- The New York Times (NYT) reports that an external review of the Wells Fargo saga uncovered 1.4 million more fake credit cards and bank accounts in customers' names, bringing the total number to 3.5 million. Almost a year ago the bank agreed to pay $185 million dollars to settle allegations that it encouraged employees to open the unauthorized accounts to meet sales quotas. The bank now will be required to pay $6 million to customers in refunds.
- Reviewers also found that the bank charged 800,000 customers for insurance they didn't need when they took out loans to buy cars, says the NYT. The bank is also accused of modifying home loans without owners' knowledge.
- Soon after the original scandal broke, John Stumpf was forced out as CEO and replaced by Timothy J. Sloan, a 30-year veteran with the bank, and the bank fired 5,300 workers. NYT says that Sloan represents a throwback to the bank's pre-scandal days. But Fortune questions whether the bank can survive the scandal.
Not all high-profile companies caught up in scandals over the years have survived. Enron was felled by an alleged financial cover-up and Arthur Andersen, charged with book-cooking for Enron, did not survive either. Corporate misconduct often stems from an unethical culture, rather than an occasional incident. Uber, for example, is trying to rebuild its culture following sexual harassment and sex discrimination allegations. Unless these companies also adopt ethical codes of conduct, merely replacing their top executives or CHROs will not end the bad behavior.

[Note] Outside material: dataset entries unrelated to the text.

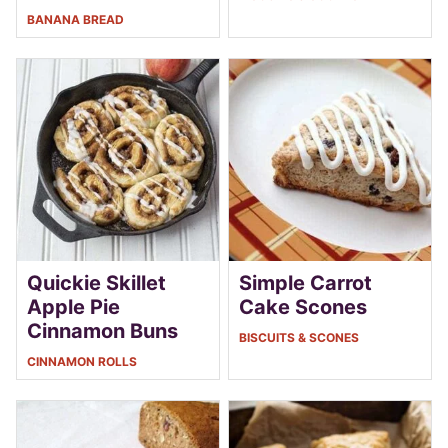
BANANA BREAD
Quickie Skillet
Simple Carrot
Apple Pie
Cake Scones
Cinnamon Buns
BISCUITS & SCONES
CINNAMON ROLLS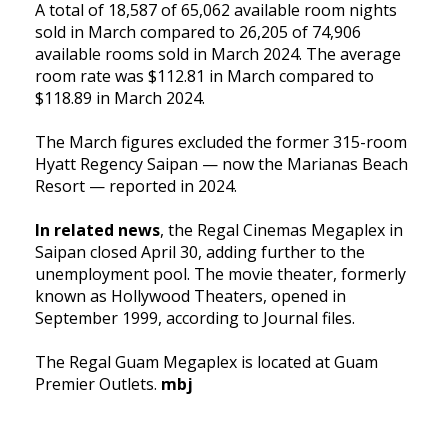
A total of 18,587 of 65,062 available room nights
sold in March compared to 26,205 of 74,906
available rooms sold in March 2024. The average
room rate was $112.81 in March compared to
$118.89 in March 2024.
The March figures excluded the former 315-room
Hyatt Regency Saipan — now the Marianas Beach
Resort — reported in 2024.
In related news
, the Regal Cinemas Megaplex in
Saipan closed April 30, adding further to the
unemployment pool. The movie theater, formerly
known as Hollywood Theaters, opened in
September 1999, according to Journal files.
The Regal Guam Megaplex is located at Guam
Premier Outlets.
mbj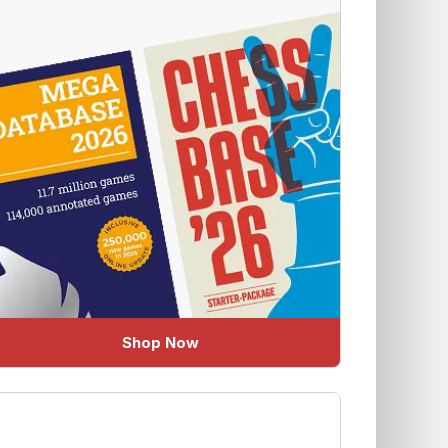
Shop Now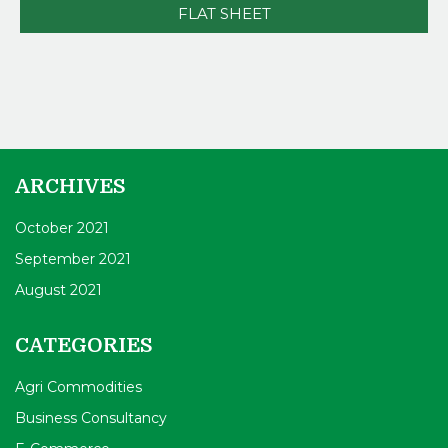
FLAT SHEET
ARCHIVES
October 2021
September 2021
August 2021
CATEGORIES
Agri Commodities
Business Consultancy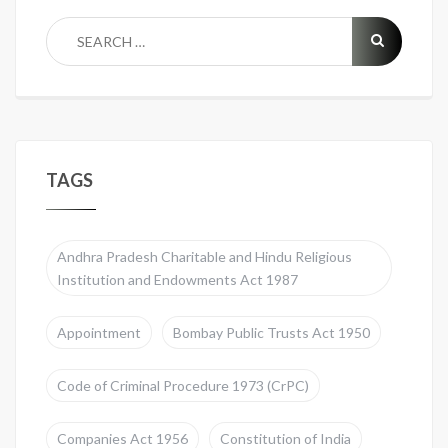
TAGS
Andhra Pradesh Charitable and Hindu Religious
Institution and Endowments Act 1987
Appointment
Bombay Public Trusts Act 1950
Code of Criminal Procedure 1973 (CrPC)
Companies Act 1956
Constitution of India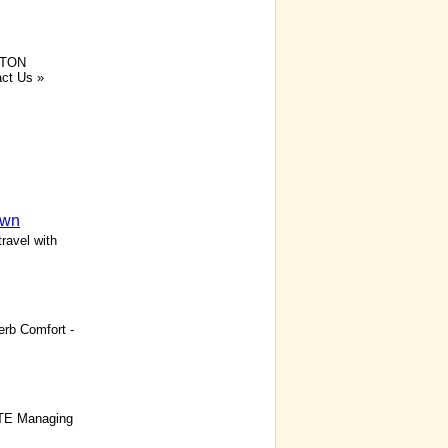
TON
ct Us »
own
ravel with
rb Comfort -
ITE Managing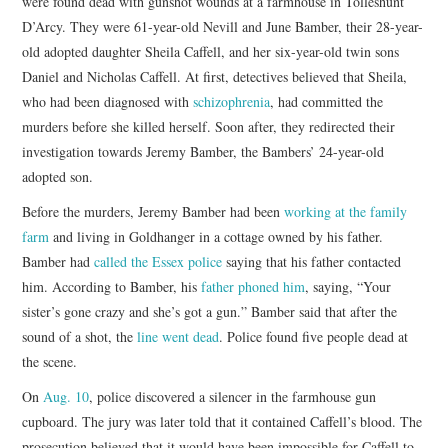
were found dead with gunshot wounds at a farmhouse in Tolleshunt
D’Arcy. They were 61-year-old Nevill and June Bamber, their 28-year-
old adopted daughter Sheila Caffell, and her six-year-old twin sons
Daniel and Nicholas Caffell. At first, detectives believed that Sheila,
who had been diagnosed with
schizophrenia
, had committed the
murders before she killed herself. Soon after, they redirected their
investigation towards Jeremy Bamber, the Bambers’ 24-year-old
adopted son.
Before the murders, Jeremy Bamber had been
working at the family
farm
and living in Goldhanger in a cottage owned by his father.
Bamber had
called the Essex police
saying that his father contacted
him. According to Bamber, his
father phoned him
, saying, “Your
sister’s gone crazy and she’s got a gun.” Bamber said that after the
sound of a shot, the
line went dead
. Police found five people dead at
the scene.
On
Aug. 10
, police discovered a silencer in the farmhouse gun
cupboard. The jury was later told that it contained Caffell’s blood. The
prosecution believed that it would have been impossible for Caffell to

Ethics scandals not only generate bad headlines, but they have a direct impact on employees and on a company's ability to attract and retain talent. A recent study by Gartner, Inc., a research and advisory company, found that only one in four employees think their colleagues behave ethically. And a study by Navex Global, an ethics and compliance services company, found that companies across the globe are slow to train their leaders in avoiding corporate scandals and disasters.
An ethical organization starts with accountable leadership. Led by HR, CEOs and other high-level executives must set a high moral code of honesty and trustworthiness to which they hold themselves and everyone in their organizations accountable.They also enforce these standards.

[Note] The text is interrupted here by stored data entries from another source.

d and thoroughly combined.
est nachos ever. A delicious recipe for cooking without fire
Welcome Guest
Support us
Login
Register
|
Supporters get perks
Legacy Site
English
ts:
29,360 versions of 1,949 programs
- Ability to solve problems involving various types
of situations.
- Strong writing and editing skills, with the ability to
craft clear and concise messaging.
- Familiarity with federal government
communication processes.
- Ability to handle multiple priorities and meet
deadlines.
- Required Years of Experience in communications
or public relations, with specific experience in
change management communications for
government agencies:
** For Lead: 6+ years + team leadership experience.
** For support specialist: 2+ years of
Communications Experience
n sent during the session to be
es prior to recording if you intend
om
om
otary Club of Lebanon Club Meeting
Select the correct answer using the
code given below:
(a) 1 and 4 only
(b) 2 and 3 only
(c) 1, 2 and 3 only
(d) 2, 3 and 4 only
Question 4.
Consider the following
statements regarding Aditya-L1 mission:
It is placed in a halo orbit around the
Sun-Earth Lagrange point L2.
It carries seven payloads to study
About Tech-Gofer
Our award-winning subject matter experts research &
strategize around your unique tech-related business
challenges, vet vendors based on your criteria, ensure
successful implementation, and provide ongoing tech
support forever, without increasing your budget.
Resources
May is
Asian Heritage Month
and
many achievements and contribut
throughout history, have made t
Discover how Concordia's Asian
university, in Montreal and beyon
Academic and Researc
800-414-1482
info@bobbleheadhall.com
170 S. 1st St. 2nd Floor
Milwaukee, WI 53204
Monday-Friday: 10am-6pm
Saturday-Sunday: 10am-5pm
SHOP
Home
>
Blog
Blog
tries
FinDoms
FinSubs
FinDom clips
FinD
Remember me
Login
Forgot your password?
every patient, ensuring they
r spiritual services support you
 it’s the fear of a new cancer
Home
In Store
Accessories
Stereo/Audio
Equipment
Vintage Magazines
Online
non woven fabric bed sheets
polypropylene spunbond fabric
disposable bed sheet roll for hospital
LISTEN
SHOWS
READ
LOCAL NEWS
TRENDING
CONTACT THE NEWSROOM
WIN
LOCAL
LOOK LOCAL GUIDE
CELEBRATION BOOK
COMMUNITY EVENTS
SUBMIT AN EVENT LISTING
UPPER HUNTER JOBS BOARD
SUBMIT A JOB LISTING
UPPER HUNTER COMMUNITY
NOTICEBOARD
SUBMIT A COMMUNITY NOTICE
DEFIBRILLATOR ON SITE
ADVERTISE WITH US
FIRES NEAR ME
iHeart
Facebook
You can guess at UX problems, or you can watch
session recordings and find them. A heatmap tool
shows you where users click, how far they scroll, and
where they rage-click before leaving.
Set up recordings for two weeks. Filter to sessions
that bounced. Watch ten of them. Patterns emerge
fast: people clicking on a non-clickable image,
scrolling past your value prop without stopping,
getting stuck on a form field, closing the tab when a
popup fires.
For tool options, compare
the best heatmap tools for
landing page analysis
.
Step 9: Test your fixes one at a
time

Leaders of ethical organizations also set internal rules of conduct, such as restrictions on email content and the appropriate use of social media. Also, ethical companies fully and immediately abide by government and EEOC mandates on sexual harassment, discrimination, workplace safety and labor practices. Rules of conduct should be outlined in employee handbooks, which employees should be required to sign as proof that they read the rules and understand the consequences for violating them.